Around her, there was snow. Little white beads of cotton or dandelion seeds blown out by a child. She watched the child run through a meadow, try to catch the whiteness as it slipped through her fingertips and Timothy shouted out from behind.

"I thought you wanted to see him," he was saying. "You know how Heath gets – we need to go see him quick."

"I'm mad at him." Gwyntallia turned around, faced Timothy with her hands on her hips. "I'm angry and I'm going to be the one to not see him this time. Instead of seeing him, I'm going to play in the snow."

Polly was screaming, screaming to drown it out, shrieking so hard that the very air around her trembled. In her mind she pushed, grabbed, the slipping snow and let the colours change, fade, muffle, because she wouldn't, couldn't, let him see. She couldn't let him see what happened next.

She was in an empty corridor.

Polly stopped screaming and hesitated in the silence. A vermillion carpet was rolled out before her. Crystal chandeliers hung from a sky made of white-blue smoke. Candle-light sent shivers of gold trickling in diagonal lines across the ground.

"Why can't you just let this be easy?" Heath's voice echoed through the air, a disembodied voice, ever calm. "The only person you're complicating this for is yourself."

"I won't show you," she informed him, didn't move, didn't turn or look.

"We'll see about that."

"What is this?"

"You know you'll end up showing me eventually.
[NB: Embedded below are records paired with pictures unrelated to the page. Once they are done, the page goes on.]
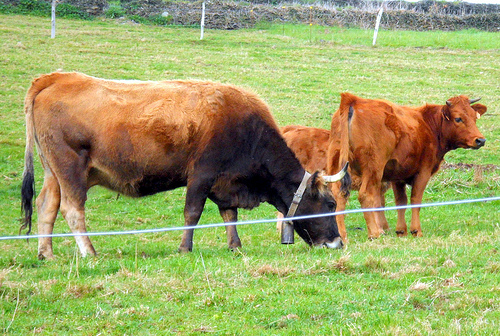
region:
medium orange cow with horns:
[332, 86, 488, 237]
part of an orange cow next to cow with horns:
[281, 120, 333, 231]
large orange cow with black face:
[4, 66, 356, 266]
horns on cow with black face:
[303, 158, 353, 179]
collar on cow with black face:
[285, 168, 311, 223]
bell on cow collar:
[278, 217, 296, 247]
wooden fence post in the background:
[196, 1, 209, 38]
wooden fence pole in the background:
[368, 4, 383, 51]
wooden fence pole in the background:
[47, 0, 59, 39]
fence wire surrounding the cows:
[1, 193, 498, 244]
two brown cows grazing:
[279, 35, 490, 283]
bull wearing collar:
[16, 27, 353, 258]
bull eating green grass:
[2, 47, 355, 281]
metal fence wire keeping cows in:
[0, 179, 493, 255]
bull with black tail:
[8, 88, 58, 258]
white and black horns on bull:
[302, 147, 367, 194]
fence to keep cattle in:
[8, 0, 471, 45]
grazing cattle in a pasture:
[14, 57, 493, 280]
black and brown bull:
[19, 67, 349, 262]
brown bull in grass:
[326, 91, 490, 240]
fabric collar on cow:
[287, 166, 311, 221]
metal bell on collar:
[281, 219, 296, 243]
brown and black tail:
[7, 81, 39, 229]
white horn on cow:
[319, 162, 351, 183]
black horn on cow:
[471, 93, 480, 103]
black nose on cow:
[474, 136, 486, 148]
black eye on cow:
[456, 116, 463, 123]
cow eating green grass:
[13, 68, 350, 256]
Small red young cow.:
[332, 90, 490, 242]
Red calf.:
[321, 95, 487, 242]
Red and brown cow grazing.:
[21, 70, 348, 257]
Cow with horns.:
[279, 159, 352, 252]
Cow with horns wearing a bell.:
[278, 159, 351, 251]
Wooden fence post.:
[370, 3, 385, 45]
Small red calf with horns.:
[333, 93, 488, 233]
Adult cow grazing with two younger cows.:
[18, 73, 488, 260]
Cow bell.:
[280, 218, 295, 243]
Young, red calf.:
[325, 91, 485, 241]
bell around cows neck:
[278, 161, 305, 253]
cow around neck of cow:
[279, 162, 307, 251]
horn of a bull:
[464, 91, 484, 106]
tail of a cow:
[15, 85, 42, 233]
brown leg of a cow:
[179, 145, 199, 247]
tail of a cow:
[333, 91, 361, 182]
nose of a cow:
[468, 133, 487, 150]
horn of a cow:
[318, 159, 352, 186]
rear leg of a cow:
[359, 141, 390, 241]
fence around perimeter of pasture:
[33, 5, 498, 44]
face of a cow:
[428, 81, 492, 157]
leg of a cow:
[404, 175, 430, 238]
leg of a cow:
[359, 179, 383, 241]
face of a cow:
[285, 177, 347, 251]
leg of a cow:
[208, 203, 245, 253]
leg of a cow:
[161, 202, 204, 248]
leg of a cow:
[58, 192, 108, 263]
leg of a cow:
[28, 173, 56, 256]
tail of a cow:
[3, 87, 43, 253]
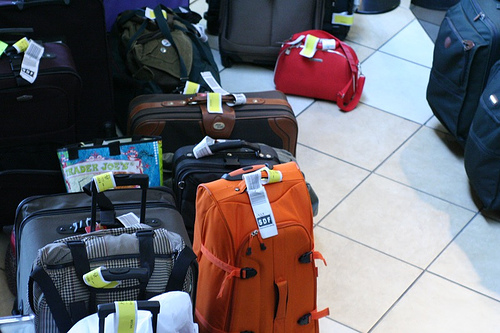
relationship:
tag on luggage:
[242, 171, 278, 240] [192, 162, 329, 332]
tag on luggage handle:
[92, 171, 117, 193] [91, 172, 148, 231]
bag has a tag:
[274, 28, 366, 111] [300, 34, 319, 58]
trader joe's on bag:
[65, 162, 127, 177] [55, 133, 163, 192]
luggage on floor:
[464, 60, 499, 213] [0, 0, 499, 333]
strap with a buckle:
[200, 244, 246, 299] [239, 265, 257, 280]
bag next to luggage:
[55, 133, 163, 192] [15, 172, 192, 316]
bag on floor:
[274, 28, 366, 111] [0, 0, 499, 333]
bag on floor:
[55, 133, 163, 192] [0, 0, 499, 333]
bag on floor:
[27, 224, 199, 332] [0, 0, 499, 333]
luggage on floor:
[192, 162, 329, 332] [0, 0, 499, 333]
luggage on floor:
[15, 172, 192, 316] [0, 0, 499, 333]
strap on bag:
[291, 29, 365, 112] [274, 28, 366, 111]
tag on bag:
[300, 34, 319, 58] [274, 28, 366, 111]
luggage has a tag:
[192, 162, 329, 332] [242, 171, 278, 240]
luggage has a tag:
[127, 92, 297, 157] [207, 92, 224, 114]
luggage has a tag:
[67, 290, 199, 332] [115, 299, 138, 332]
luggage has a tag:
[0, 37, 83, 234] [19, 38, 44, 83]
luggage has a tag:
[15, 172, 192, 316] [92, 171, 117, 193]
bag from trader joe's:
[55, 133, 163, 192] [65, 162, 127, 177]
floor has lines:
[0, 0, 499, 333] [0, 0, 499, 333]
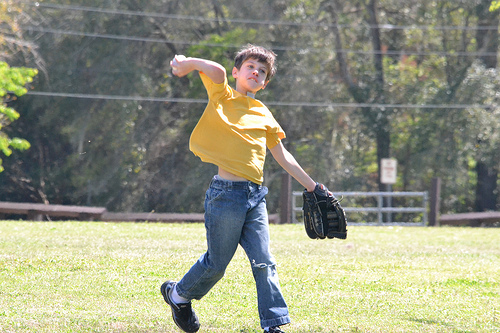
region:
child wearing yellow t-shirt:
[158, 30, 312, 200]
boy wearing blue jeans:
[161, 60, 313, 330]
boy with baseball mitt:
[227, 59, 350, 246]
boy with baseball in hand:
[146, 21, 349, 322]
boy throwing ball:
[149, 27, 344, 211]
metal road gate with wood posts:
[280, 165, 436, 235]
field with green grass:
[15, 227, 495, 327]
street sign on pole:
[370, 147, 405, 222]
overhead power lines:
[8, 0, 490, 125]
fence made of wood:
[6, 170, 499, 226]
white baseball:
[161, 50, 183, 70]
Why don't you tell me now and we can just get this over and done with?"

"What is this?" she repeated, firmer now. "Where have you taken me?"

Heath sighed, and replied as if speaking to a difficult child: "You're surrounded by choices, Gwyntallia. It's up to you which one you take."

"Polly," she hissed. "My name is Polly."

"Who made you Polly?"

She looked to the ground, looked up and straight into the roiling smoke. "Take me back. Take me back to the cell."

There was no reply. Slowly, hesitantly, the smoke caved in, surrounded her for a split second and then she was engulfed in a thick, chalky blackness. Light ripped through. She was back in the cell.

There was a hand on her shoulder.

"Time to go." The voice was harsh, irritable. Its underlying malice caught her off guard and she let both the guards turn her around, clasp the chains over her already bruised wrists.

She looked up into their eyes, the overwhelming hatred. It made her want to speak out, tell them that they were wrong, that they didn't understand. He wasn't like them, she wanted to tell them. He was kind and caring and he wasn't like his father. He would never have been like his father. If only they'd given him a chance. She remembered her childhood. She remembered teachers and lectures and lessons about kindness and respect – respect for one's parents. She remembered her mother, the disapproving glare, her relief when they reminded her that it didn't matter, that she'd tried her best and that a parent could not be held accountable for their children's sins. A parent raised their child to the best of their ability and then set them out into the world. As for the way the child turned out, it was in no way linked to the parent. It wasn't their fault and a child must pave his own way to heaven. But then, surely, if the parent sinned, it was in no way the fault of the child? So why did they presume that he would have been like his father? Why didn't they give him a chance?

"Why did you kill him?" She was crying now. "You didn't need to kill him."

One of the guards slapped her – a harsh, cracking sound – and then she was rammed against the glass with a thud. He kept her pressed against it and the second guard swung a thick hood between calloused fingers. She kept her eyes trained on the guard before her, her jaw stinging from the slap. A trail of blood trickled down her lip. She could taste it as it mingled with saline tears.

"You're next," he informed her, then loosened his grip and let her slide down the glass. He grabbed her wrist, wrenched her up, and shoved her to the other guard. The hood was lifted over her head, pushed down so that it covered her eyes and her vision was swathed in blackness. She saw nothing, heard nothing, could barely breathe.

A hand was placed on both of her arms and she was led out the room.